Sounds like the hotline workers may be under instruction to report any calls from veterans/military to the police. Sounds like confidentiality is an
issue. I guess 'national secrity' trumps privacy though.
A depressed Army reservist who made a phone call for help says dozens of police responded by surrounding his home and arresting him, vandalizing and searching his place without a warrant, seizing his dog and killing his tropical fish.
Corrigan says, he denied officers permission to enter his house, but they entered and trashed it anyway, saying, "I don't have time to play this constitutional bulls**t!"
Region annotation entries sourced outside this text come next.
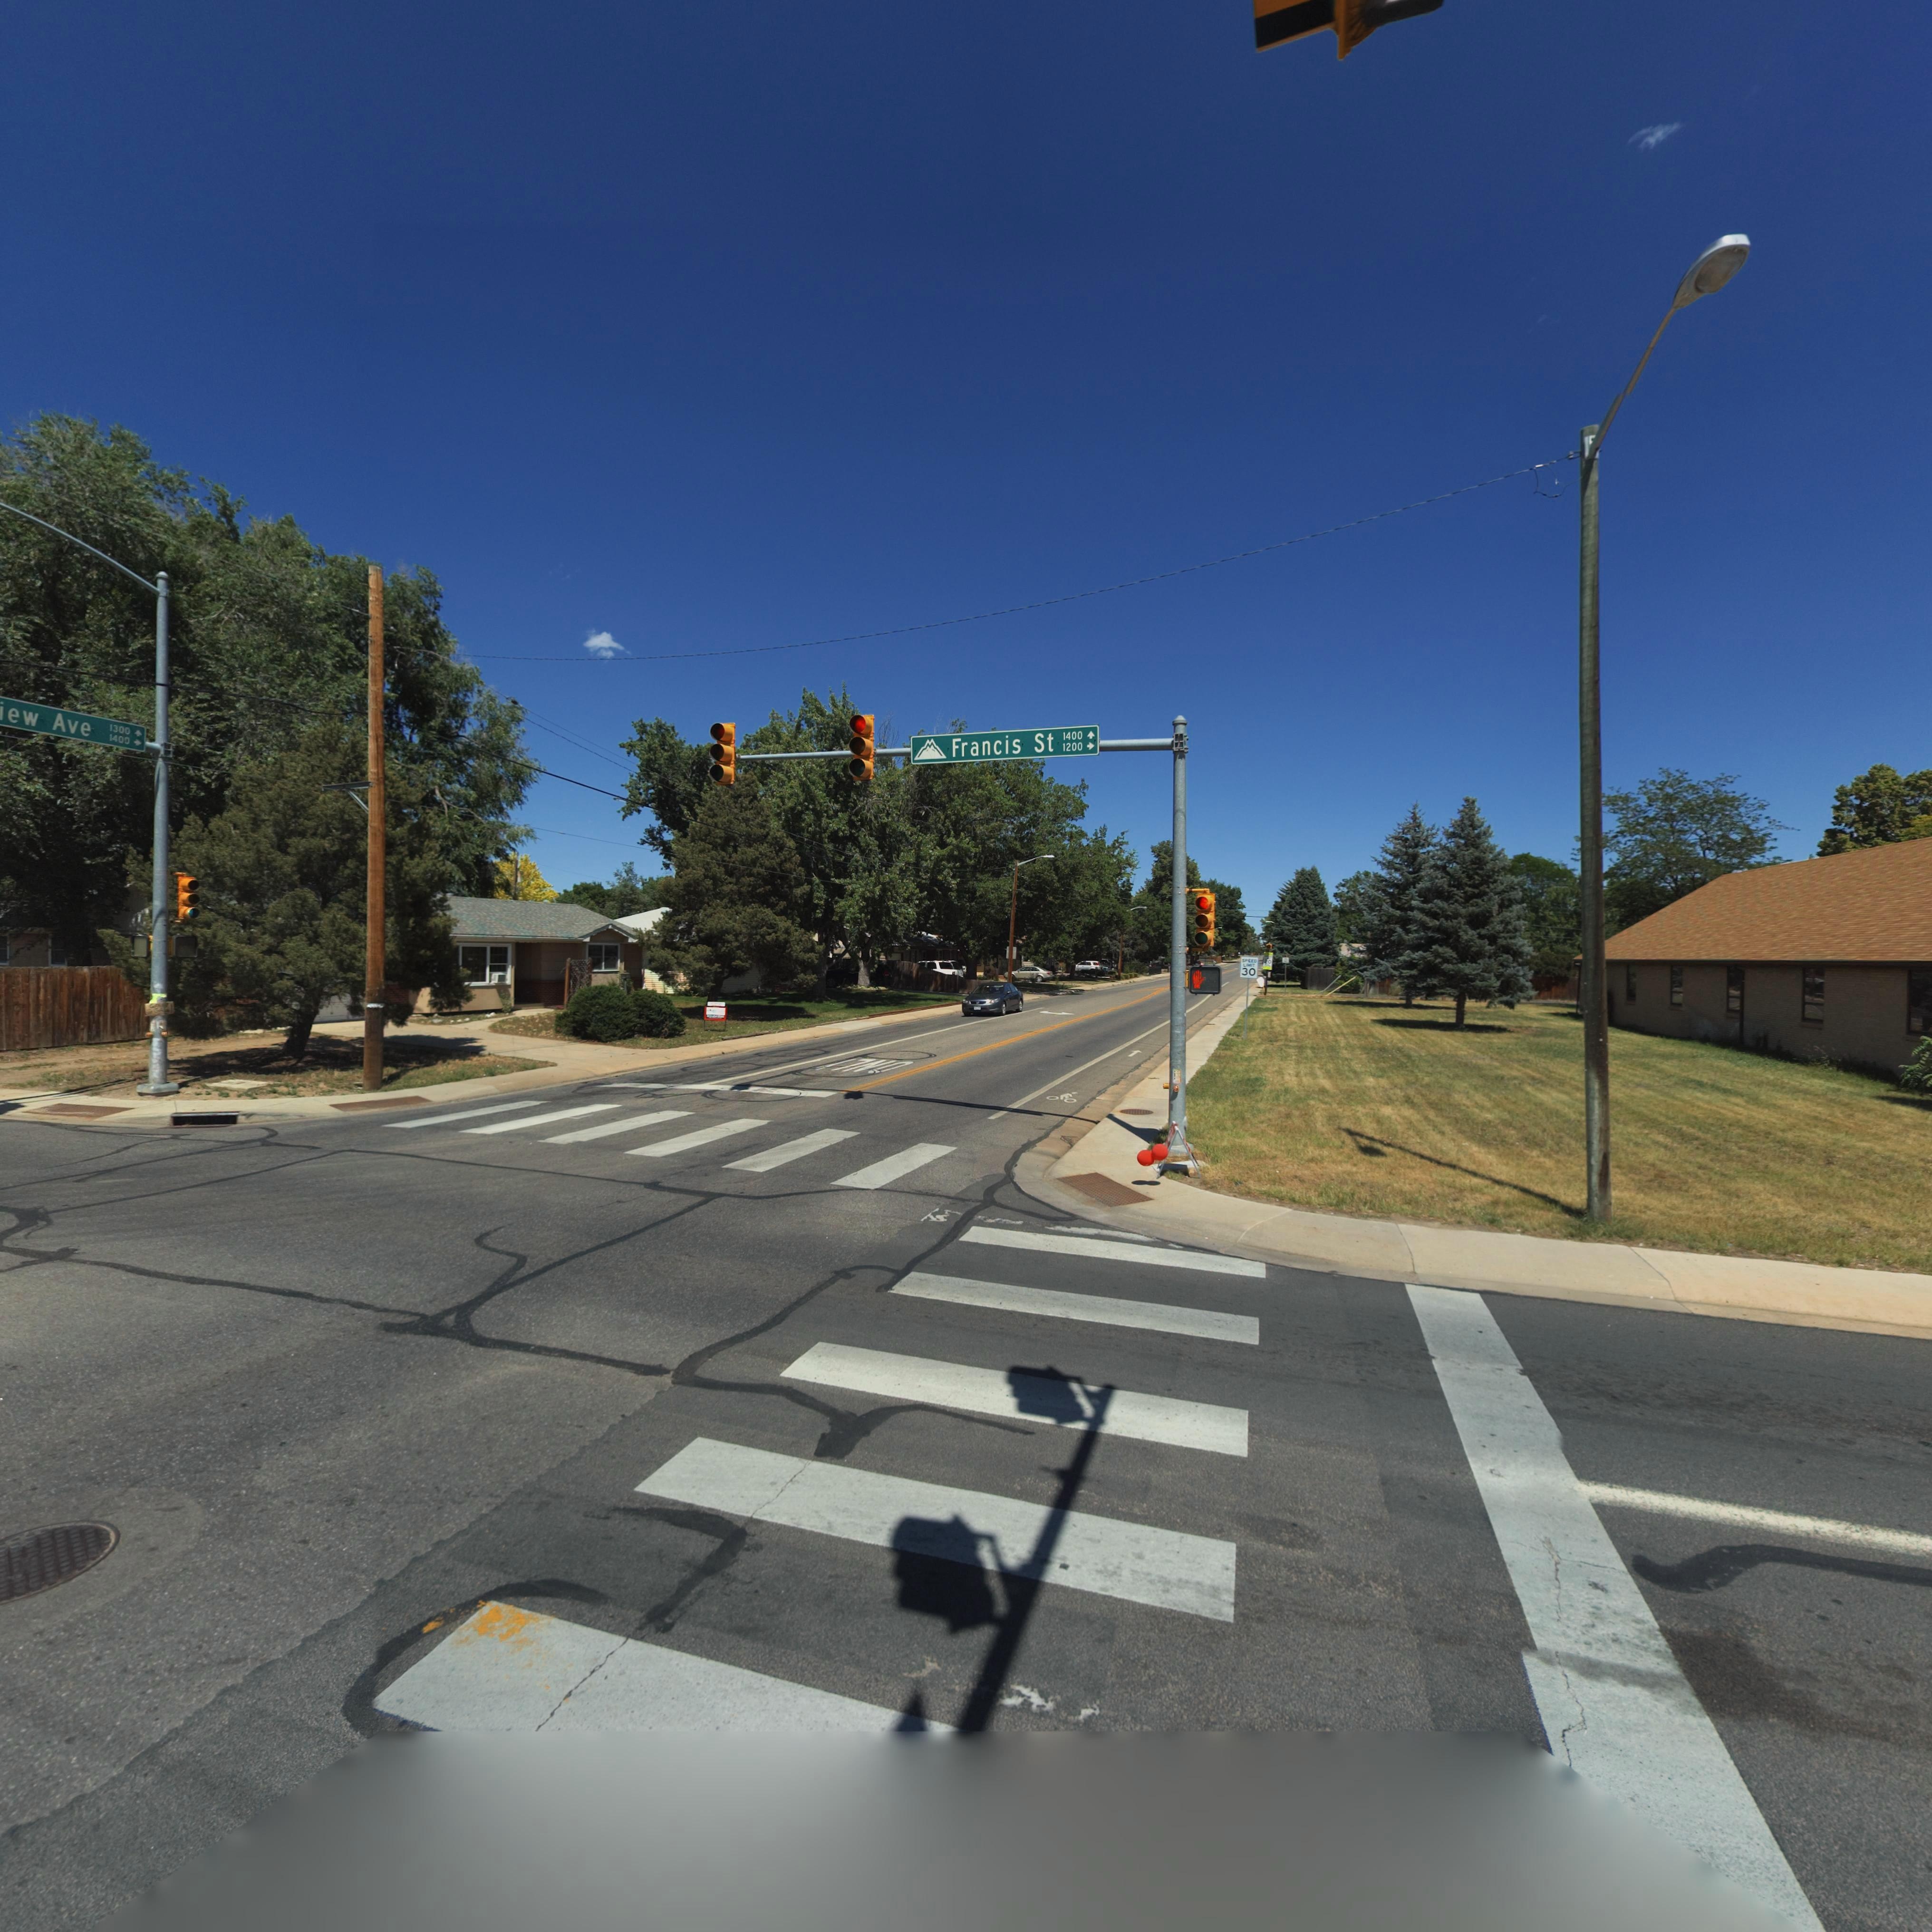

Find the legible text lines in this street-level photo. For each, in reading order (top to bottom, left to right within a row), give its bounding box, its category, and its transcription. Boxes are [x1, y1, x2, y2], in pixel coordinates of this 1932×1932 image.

[7, 707, 91, 736] StreetName: ew Ave
[109, 723, 131, 735] StreetNumberRange: 1300
[109, 733, 143, 746] StreetNumberRange: 1400->
[952, 732, 1054, 757] StreetName: Francis St
[1063, 730, 1082, 741] StreetName: 1400
[1062, 741, 1095, 751] StreetNumberRange: 1200->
Corrigan says he spent three days in the VA hospital, because "having weapons pointed at him upon leaving his apartment triggered his PTSD hyper-vigilance and caused irregular heartbeat."
After he was released from the hospital and determined not to be a suicide risk, Corrigan says, police arrested him and put him in jail, where he remained for almost 2 weeks.
"When Corrigan returned to his apartment 16 days after being seized, he found that John Does I-XV had left the front door unlocked and unsecured, had left the electric stove on, had cut open every zipped bag, had dumped every box and drawer, had broken locked boxes from under the bed and the closet, and emptied shelves into piles in each room. All his tropical fish in his 150 gallon aquarium were dead."